Erase his mother’s magic?
Absolutely not.
He set the coffee down on a shelf of Nightmare Before Christmas mugs and whispered:
“Oh, you picked the wrong sorcerer today.”
He could confront them.
He could blast them.
He could turn Bradford into a duck‑shaped mamluk and call it a day.
But that would draw attention.
And Mozenrath was trying — trying — to be subtle in the modern world.
So he thought:
“What would Mother do?”
Then:
“What would Mother bake?”
Then:
“Mooncakes.”
His lips curled into a slow, wicked smile.
He went home.
Pulled out Morgiana’s mango mooncake recipe — the one she used during festivals, the one he pretended he didn’t remember by heart.
He baked.
Perfectly.
Then he added the potion.
Not a romantic love potion.
Not mind control.
Just a taste‑obsession enchantment — a spell that made the eater fall hopelessly, embarrassingly addicted to the flavor.
A potion that said:
“You don’t love me.
You love the mooncake.
And you will do anything to get more.”
He boxed them neatly in a sleek black gift box.
He wrote a note:
“Complimentary samples from a local bakery.
— Management”
He teleported the box directly onto the conference table where Bradford and Scrooge were still arguing.

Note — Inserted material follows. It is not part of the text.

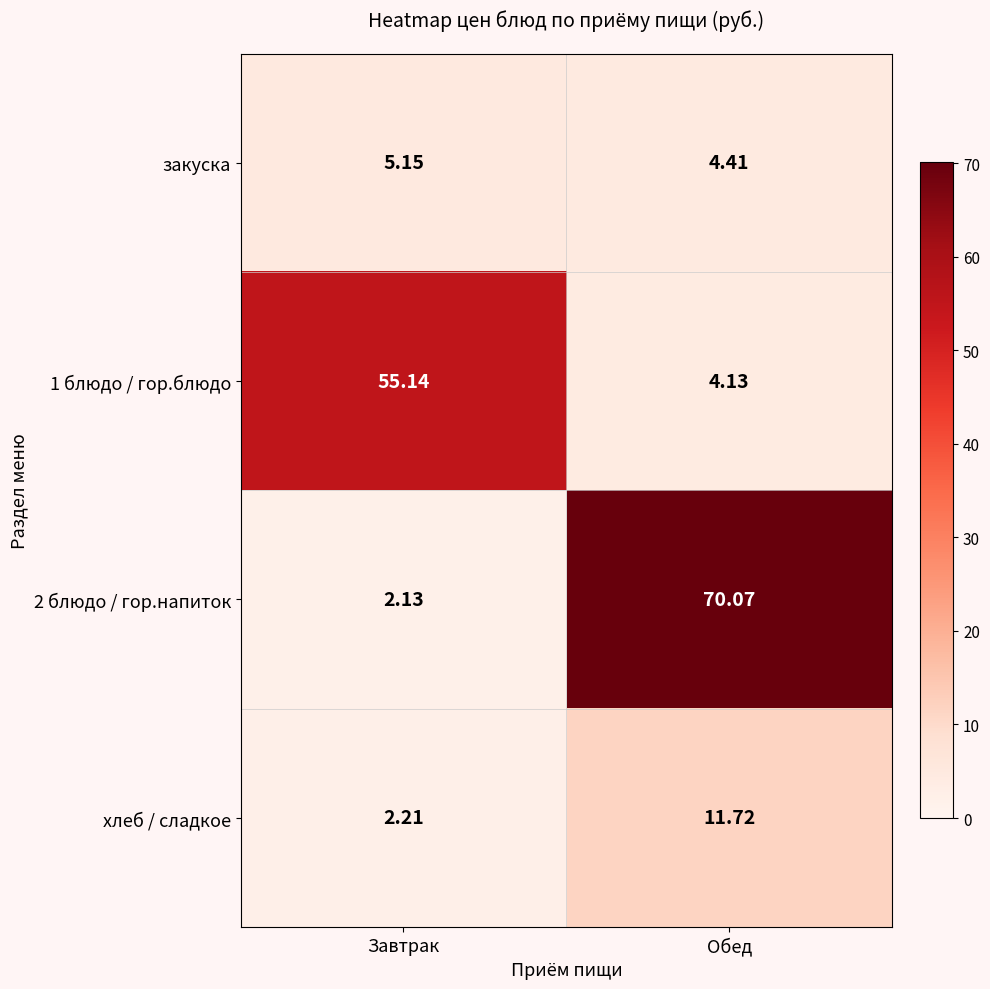

Is the value of 1 блюдо / гор.блюдо at Завтрак greater than the value of закуска at Завтрак?

Yes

Then he went back to Hot Topic.
And picked up his coffee.
Like nothing happened.
Bradford Buzzard took a bite.
Scrooge McDuck took a bite.
They froze.
They stared at the box like it contained the secrets of the universe.
Bradford whispered:
“I…need another.”
Scrooge muttered:
“Aye, I’d trade me Number One Dime for more o’ these.”
They ate the entire box.
They fought over crumbs.
They called the “bakery” demanding more.
There was no bakery.
There was only Mozenrath.
Watching from across the mall, sipping his coffee, smirking like a smug goth gremlin.
“Erase magic? Try erasing your cravings first.”